The Details Tab in Scan Acquisition Window shows the x and y positions of the scan, landmark and fixation LED, in mm, relative to 0.0 at the center of the video image.

Click the arrow buttons to move the selected feature in the indicated direction. One click moves the feature 0.1mm. Click the central circle button to return it to the default position

Landmark

The landmark is a pulsating point of light that appears in the video monitor in addition to the scan pattern. you can move it independently or together with the scan pattern. To move the landmark, use the menu options on the Scan Parameter Tab.

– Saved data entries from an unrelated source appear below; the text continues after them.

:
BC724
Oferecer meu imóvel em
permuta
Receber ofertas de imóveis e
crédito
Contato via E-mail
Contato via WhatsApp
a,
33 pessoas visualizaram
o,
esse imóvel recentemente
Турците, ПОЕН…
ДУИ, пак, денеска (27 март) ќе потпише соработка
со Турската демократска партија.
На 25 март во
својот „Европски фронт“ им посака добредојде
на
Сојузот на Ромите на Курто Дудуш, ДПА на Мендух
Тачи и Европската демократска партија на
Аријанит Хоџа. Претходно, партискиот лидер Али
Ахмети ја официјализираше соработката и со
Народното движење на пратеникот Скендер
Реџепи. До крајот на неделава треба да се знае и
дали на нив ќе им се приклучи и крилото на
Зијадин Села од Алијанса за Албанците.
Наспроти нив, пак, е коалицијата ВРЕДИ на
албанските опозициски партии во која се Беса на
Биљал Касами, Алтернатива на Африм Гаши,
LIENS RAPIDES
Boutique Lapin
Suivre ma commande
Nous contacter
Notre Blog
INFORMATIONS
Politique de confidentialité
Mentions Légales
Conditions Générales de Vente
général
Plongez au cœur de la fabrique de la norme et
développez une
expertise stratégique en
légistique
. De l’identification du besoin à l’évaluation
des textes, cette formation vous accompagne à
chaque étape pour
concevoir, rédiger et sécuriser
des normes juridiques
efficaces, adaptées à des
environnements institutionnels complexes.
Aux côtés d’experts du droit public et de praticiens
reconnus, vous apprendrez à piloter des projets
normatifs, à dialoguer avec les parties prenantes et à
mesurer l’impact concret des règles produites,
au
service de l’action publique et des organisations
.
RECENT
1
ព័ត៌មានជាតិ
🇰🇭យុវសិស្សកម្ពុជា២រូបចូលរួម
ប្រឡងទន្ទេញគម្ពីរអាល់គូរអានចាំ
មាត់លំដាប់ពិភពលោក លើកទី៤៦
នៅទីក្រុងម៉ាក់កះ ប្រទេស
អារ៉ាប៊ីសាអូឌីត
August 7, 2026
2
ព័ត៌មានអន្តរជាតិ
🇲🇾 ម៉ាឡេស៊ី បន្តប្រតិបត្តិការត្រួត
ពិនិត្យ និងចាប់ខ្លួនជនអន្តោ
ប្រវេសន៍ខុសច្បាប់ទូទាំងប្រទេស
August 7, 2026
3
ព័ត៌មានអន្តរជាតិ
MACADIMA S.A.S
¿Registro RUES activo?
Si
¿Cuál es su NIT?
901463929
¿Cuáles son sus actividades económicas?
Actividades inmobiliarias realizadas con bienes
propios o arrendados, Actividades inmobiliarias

Fixation can be challenging in pattens with significant pathology or poor visual acuity. The Landmark tool can aid in positioning the scan pattern relative to anatomical landmarks. For example, it may be placed on the edge of the optic nerve head and used in centering a Fast Macular Thickness Map scan pattern on the fovea. When using the Repeat Scan function, the prior image shows the landmark position. The operator can align the new scan with this position.

Disc and Fovea Buttons

In most cases, the fovea and/or the optic disc are the primary points of clinical interest. Carl Zeiss Meditex designed most of its scan acquisition protocols for scans on one or the other location by default, although they may be used in other locations. Thus, the Stratus OCT places the fixation target either central (fovea mode) or approximately 15° nasally (disc mode), depending on the scan protocol. On the Scan Parameter Tab you can click the Disc or Fovea button to select one or the other default location.

 

There are three steps to acquire Stratus OCT scans:

(1) Switch to scan acquisition mode, if you have not already done so.

On-Screen: Click Go to Scan Acquisition Mode button.

Blue Patient Module Buttons: Press the left button once.

(2) Freeze the scan, with or without flash.

On-Screen: Click the Freeze with Flash button, except with highly photosensitive patients, for whom you should click the Freeze without Flash button.

Blue Patient Module Buttons: Again, press the left button once. Flash is used unless you uncheck the Freeze With Flash option in the Scan menu (click Scan>Freeze with Flash)

(3) Save the scan

On-Screen: if you are satisfied with the quantity of the scan image frozen on screen, click the Save button. The video and scan images will be saved to the hard disk drive. If not, click Cancel to return to scan acquisition mode and acquire another scan.

Optional Scan Review: The Stratus OCT continuously scans and saves up to eight scans in temporary memory. Therefore, you can review the last several scan images and select which one to save. Click the Review button to so to the SCAN REVIEW WINDOW.

Blue Patient Module Buttons: Press the right blue button to save the scan image frozen on screen. The right blue button is only active when a scan is frozen, and saving scans is its only use. Press the left blue button to cancel saving and return to scan acquisition mode.